Peter Askim
peter@peteraskim.com
What You Have Almost Forgotten is a work in four movements, scored for clarinet, piano, violin and bass. The title of the piece comes from a book of poetry by the Hungarian poet Illyes. The music deals with not the poetry of the book, but rather a person connected to the book. In a way, it is a musical portrait of a relationship that is no longer – one that now exists only in the tenuous, fragile, changeable and sometimes arbitrary realm of memory.
As the title suggests, the piece deals with memory, in its many forms. We create and recreate our lives through memory – what we choose to remember, what we try to forget, and the memories which take on a life of their own. These memories exist, independent of our everyday lives – out of time, on a parallel plane.
Each movement of the work is linked by two pitches (Eb and A) and a musical idea that appears again and again: sometimes distorted and cloudy, sometimes violent and fiery. This musical idea is a fragment from an older work of mine – a piece which was itself “almost forgotten”. These musical memories which underpin the piece unfold at different speeds, with different meanings. The fragment which emerges insistently and aggressively in the first movement becomes almost frozen in the second. The third movement in particular evokes the idea of several different time frames occurring at the same time: cycles which converge and diverge independently of one another. In the final movement, everything is interrupted, ripped apart by a repeated, insistent statement by the bass. The two pitches which have underscored the entire work reemerge from the chaos, unchanged.
Despite the machinations and manipulations of the will, memory persists in the end, rising to the surface and proclaiming itself. That thing which you have almost forgotten still exists in memory, though you may try to forget.
Askim studied at the Hochschule fur Musik und darstellende Kunst in Vienna and holds bachelors, masters and doctoral degrees from Yale University, where he graduated cum laude with Distinction in Music. His teachers include Ludwig Streicher, Donald Palma, Diana Gannett and George Rubino.
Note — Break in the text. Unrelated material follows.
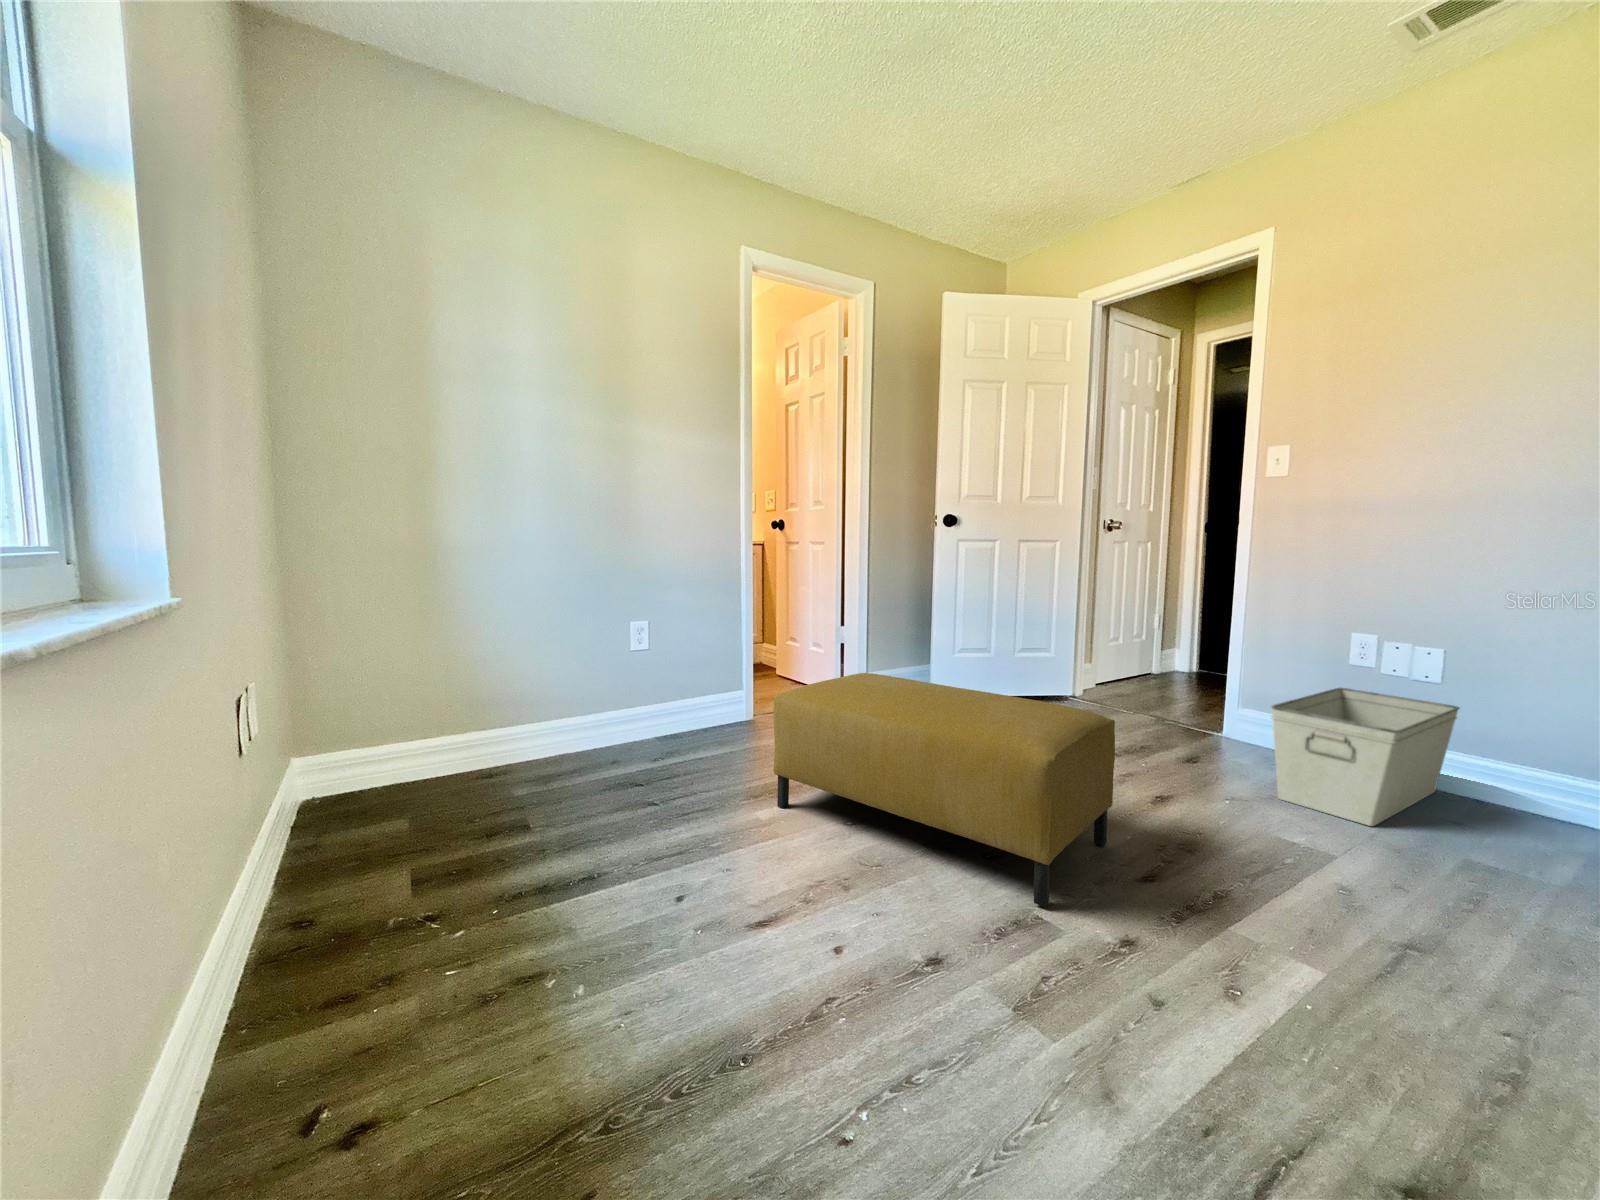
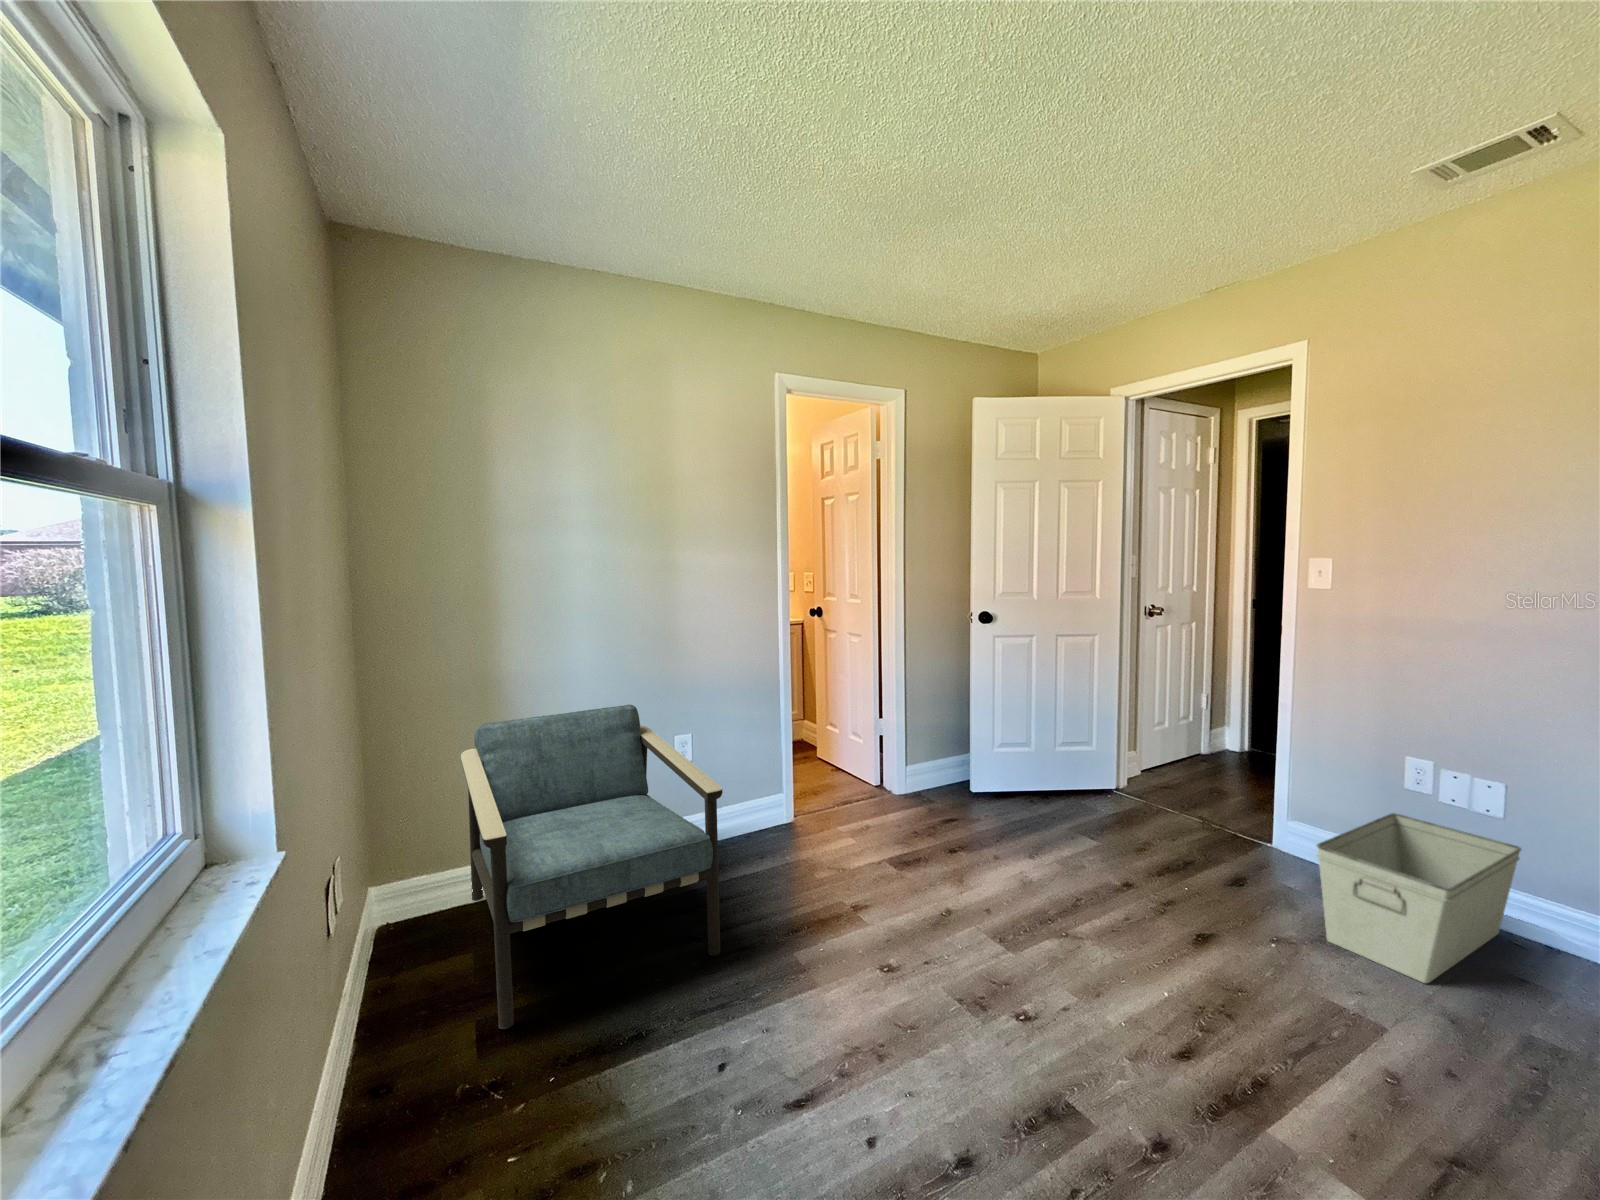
armchair: none [397,581,682,874] -> present [461,705,722,1029]
ottoman: present [773,673,1115,907] -> none [811,801,1149,1091]

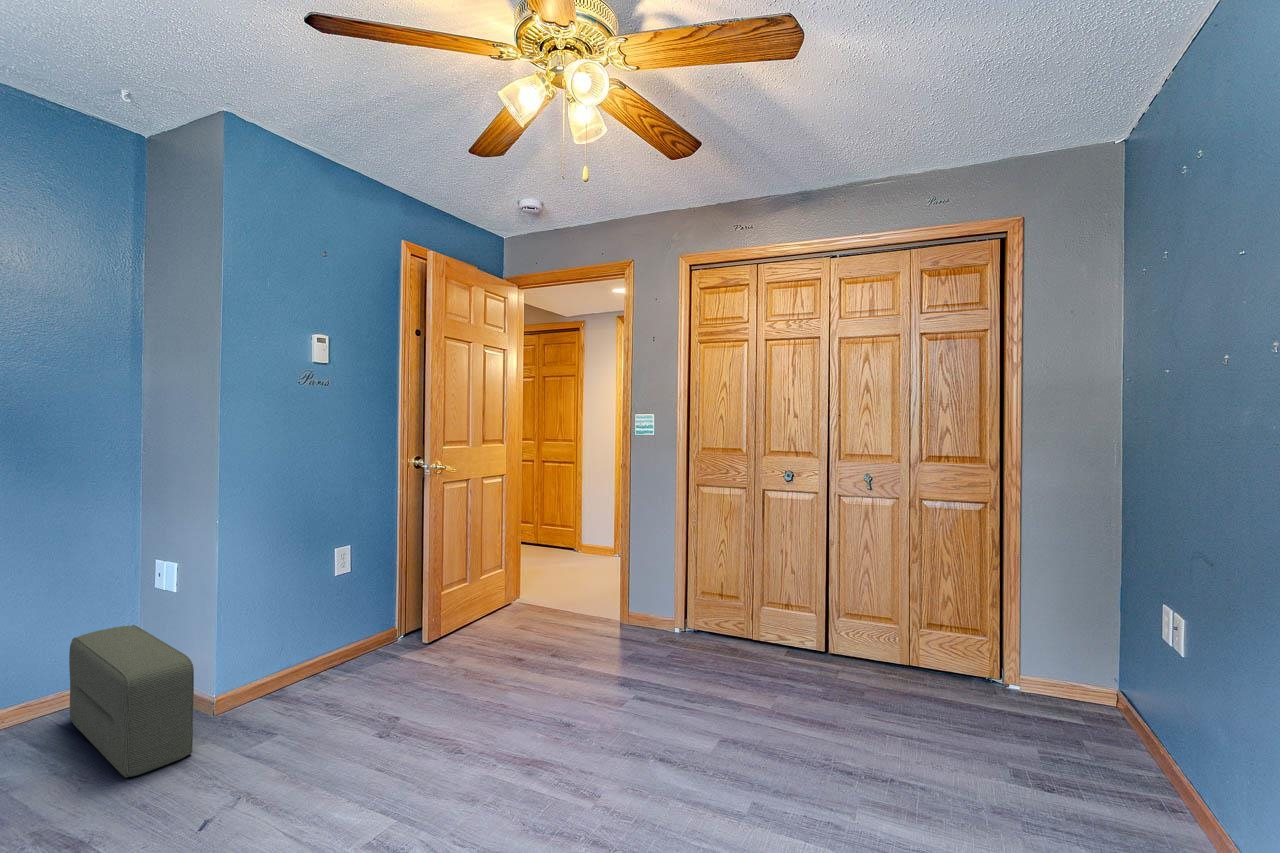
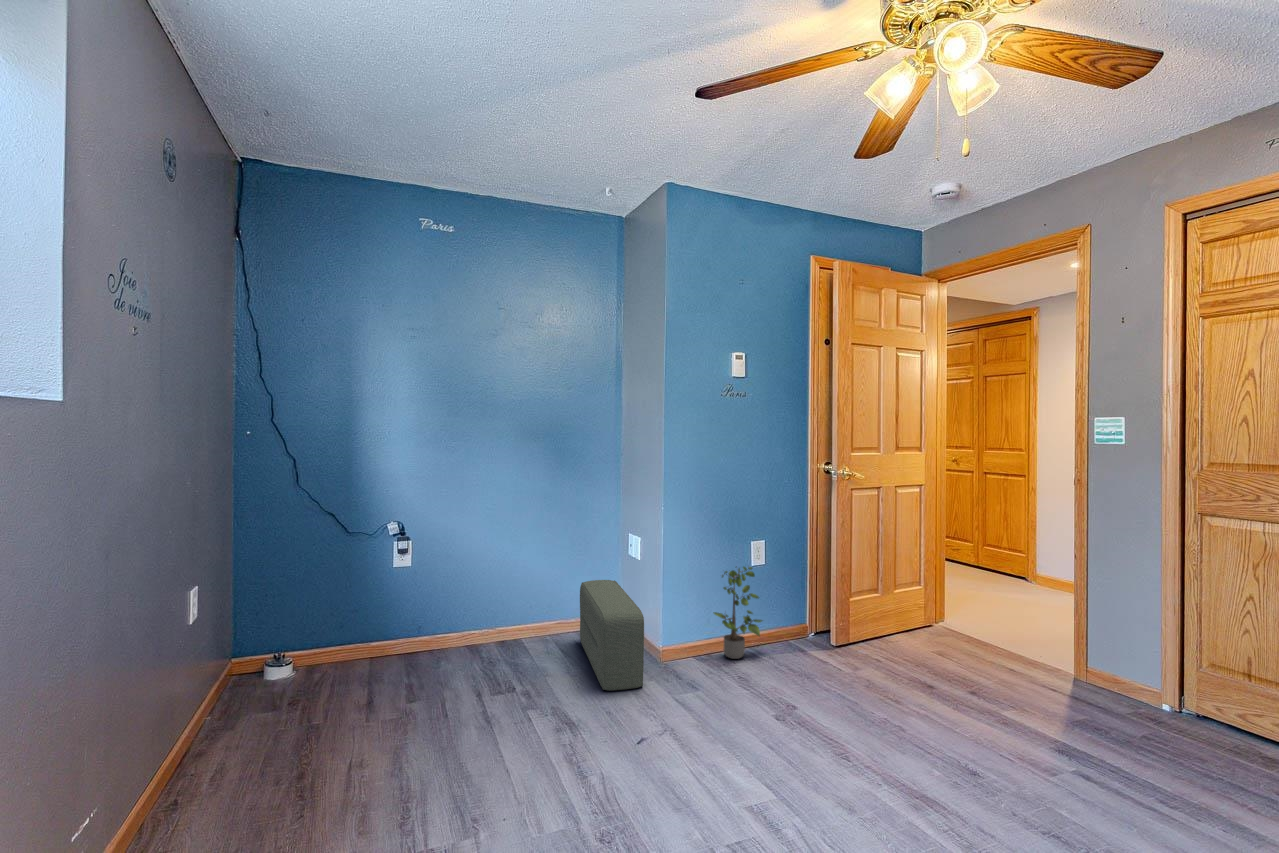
potted plant: none [288,573,352,685] -> present [713,567,762,659]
Active as a bassist, composer, and conductor, Peter Askim is a member of the Honolulu Symphony Orchestra and on the faculty of the University of Hawaii – Manoa, where he directs the Contemporary Music Ensemble. He has also taught at Brigham Young University Hawai’i, the Iolani School, and at the Bowdoin Summer Music Festival, where he was also a Resident Composer. He has received numerous honors for his compositions, including ASCAP awards, Meet The Composer, Inc. grants, a Cogswell Award for his chamber opera Laughter in the Dark and commissions from the International Society of Bassists, the Portland Chamber Music Festival, the Yale Symphony Orchestra, the Iolani and Kamehameha School Orchestras and the Honolulu Symphony.
Mr. Askim’s Vital Signs for solo bass was published in Liben’s Family Album 2 (http://www.liben.com/) and received critical praise in several international publications. The Honolulu Symphony Orchestra commissioned his orchestral work “On Awakening…” in celebration of its 100th anniversary. Recently, Mr. Askim won the 2002 International Society of Bassists Composition Competition for his “Eight Solitudes”. He was also commissioned to write the required piece for the 2003 ISB Solo Competition called “Edge”. Both those works have been published by Discordia Music (http://www.discordia-music.com/).
Mr. Askim has served as Music Director of the Branford Chamber Orchestra and makes frequent guest conducting appearances, recently leading the Honolulu Symphony Orchestra in a reading of works by University of Hawaii composers. He has also received critical praise as a jazz artist in such publications as Jazztimes, the New York Post and New York Newsday.